YOUR ASSIGNMENT:
Show every line from the entries that follow which holds the word "para".

-=-=-

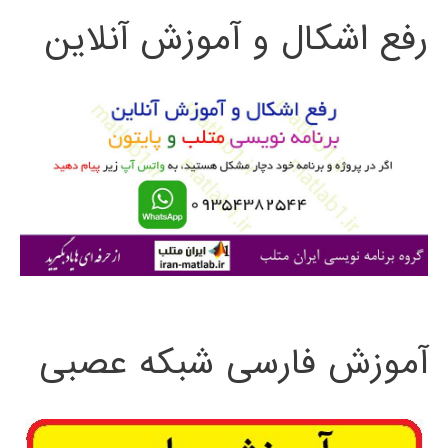
رفع اشکال و آموزش آنلاین
ج
و
ب
ر
ا
ی
:
آموزش فارسی شبکه عصبی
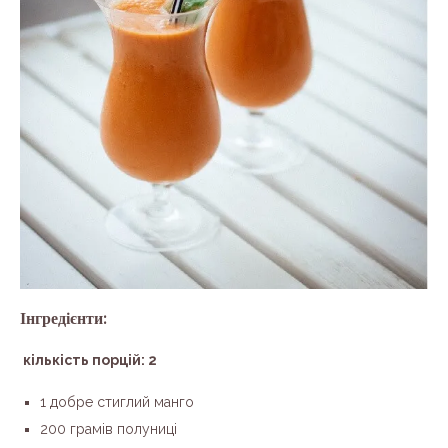
Інгредієнти:
кількість порцій: 2
1 добре стиглий манго
200 грамів полуниці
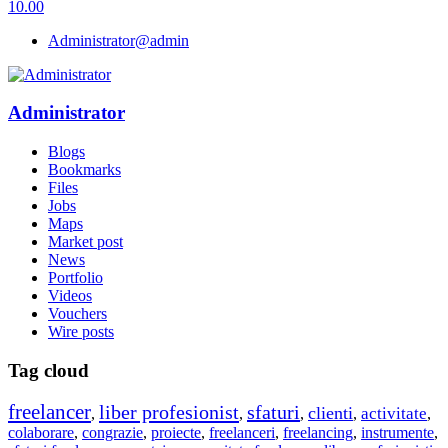
10.00
Administrator
@admin
Administrator
Blogs
Bookmarks
Files
Jobs
Maps
Market post
News
Portfolio
Videos
Vouchers
Wire posts
Tag cloud
freelancer
liber profesionist
sfaturi
clienti
activitate
,
,
,
,
,
colaborare
,
congrazie
,
proiecte
,
freelanceri
,
freelancing
,
instrumente
,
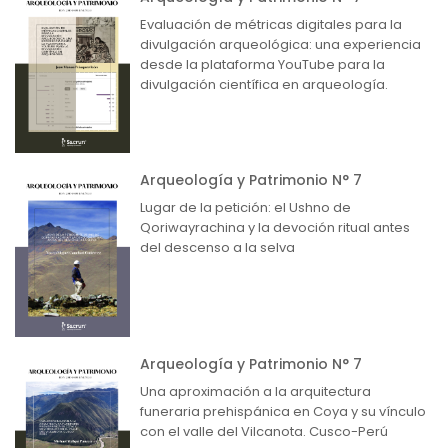
Evaluación de métricas digitales para la
divulgación arqueológica: una experiencia
desde la plataforma YouTube para la
divulgación científica en arqueología.
Arqueología y Patrimonio N° 7
Lugar de la petición: el Ushno de
Qoriwayrachina y la devoción ritual antes
del descenso a la selva
Arqueología y Patrimonio N° 7
Una aproximación a la arquitectura
funeraria prehispánica en Coya y su vínculo
con el valle del Vilcanota. Cusco-Perú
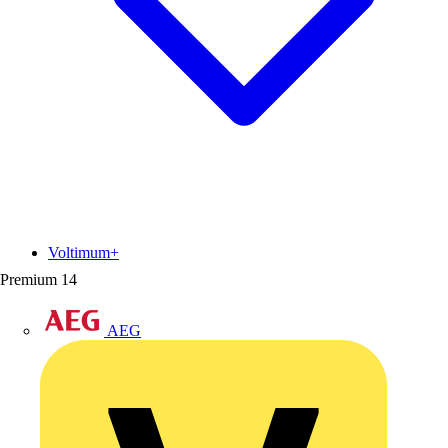
Voltimum+
Premium
14
AEG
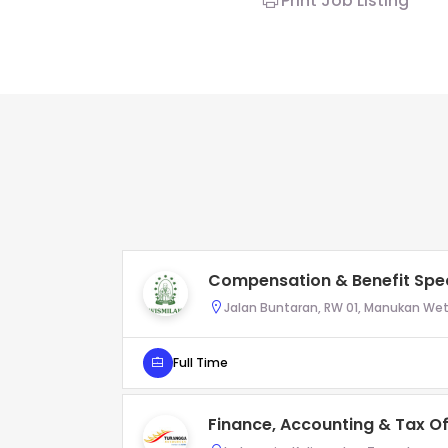
Print Job Listing
Compensation & Benefit Spec
Jalan Buntaran, RW 01, Manukan Weta
Full Time
Finance, Accounting & Tax O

-=-=-

SOLVED PROBLEM:
Evaluación de métricas digitales para la
desde la plataforma YouTube para la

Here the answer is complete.